Collaborative Research: Payoff-Belief Separable Preferences
Purdue University, West Lafayette IN
Investigators
Abstract
This project builds a bridge between the frontier of behavioral economics and mainstream applied economic analysis. The team analyzes and tests a model of individual economic decisions. In this model, the beliefs of consumers, workers, and investors directly impact their individual well-being. The research builds a unifying framework that includes many widely used models from behavioral economics as specific cases. The team develops testable implications that can be used to determine whether the models accurately describe individual behavior. They will use these to test the new theory in a series of laboratory experiments. The model they propose is an alternative to the standard model of utility maximization that is almost universally used when economic science is applied to understand or predict economic outcomes.
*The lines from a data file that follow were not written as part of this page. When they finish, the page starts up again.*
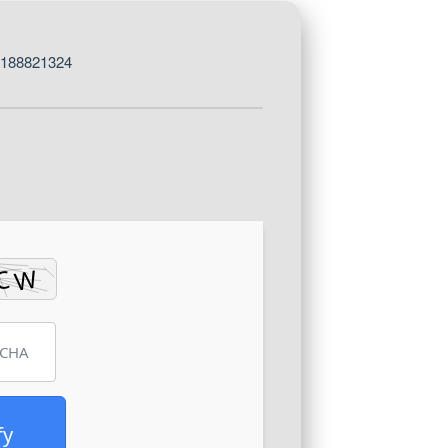
8188821324
fy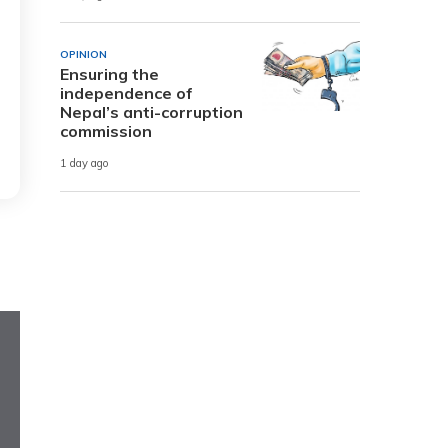
OPINION
Ensuring the
independence of
Nepal’s anti-corruption
commission
1 day ago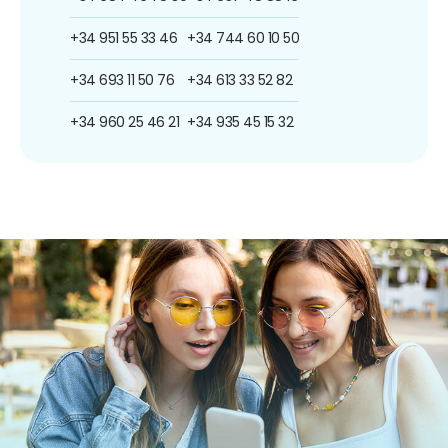
+34 951 55 33 46
+34 744 60 10 50
+34 693 11 50 76
+34 613 33 52 82
+34 960 25 46 21
+34 935 45 15 32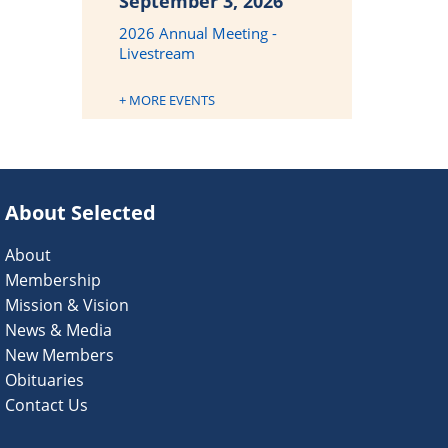
September 3, 2026
2026 Annual Meeting -
Livestream
+ MORE EVENTS
About Selected
About
Membership
Mission & Vision
News & Media
New Members
Obituaries
Contact Us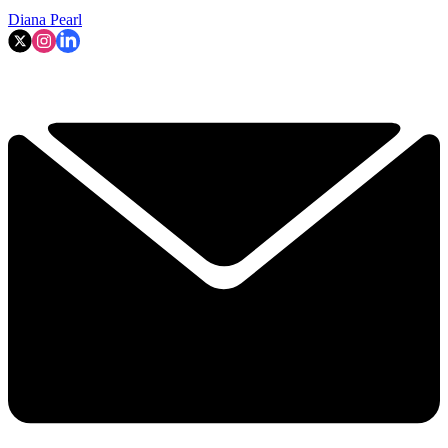
Diana Pearl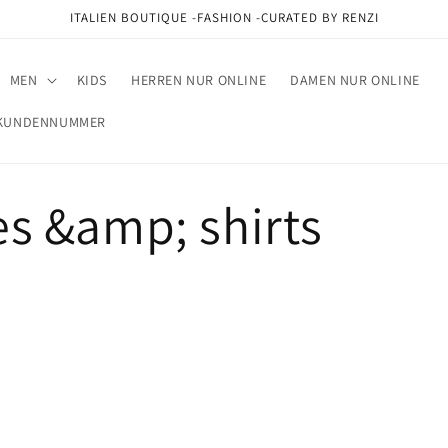
ITALIEN BOUTIQUE -FASHION -CURATED BY RENZI
MEN
KIDS
HERREN NUR ONLINE
DAMEN NUR ONLINE
M KUNDENNUMMER
s &amp; shirts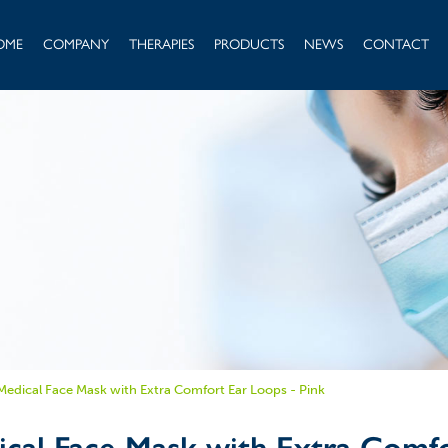
OME
COMPANY
THERAPIES
PRODUCTS
NEWS
CONTACT
 Medical Face Mask with Extra Comfort Ear Loops - Pink
ical Face Mask with Extra Comfo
As a result, the new theory could bring frontier insights from psychology, decision science, and behavior economics to wide adoption in mainstream economic analysis. This kind of analysis is widely used by state and local governments, the US federal government, and business. As a result, the project could improve economic policies and the ability of businesses to compete in the marketplace. The project uses decision theory to enrich the study of preferences that depend both on material outcomes and intermediate beliefs. The team introduces and analyzes a new class of dynamic preferences to capture a general additively-separable approach to belief-based utility. This class encompasses many models already developed in behavioral economics. Models of belief-based utility have demonstrated important implications for the design of medical tests, the analysis of how investors rebalance portfolios, and other important applications. Providing new, simple, and testable conditions to distinguish between different belief-based motivations for economic decisions will help us to better understand how psychological processes affect economic decisions. This award reflects NSF's statutory mission and has been deemed worthy of support through evaluation using the Foundation's intellectual merit and broader impacts review criteria.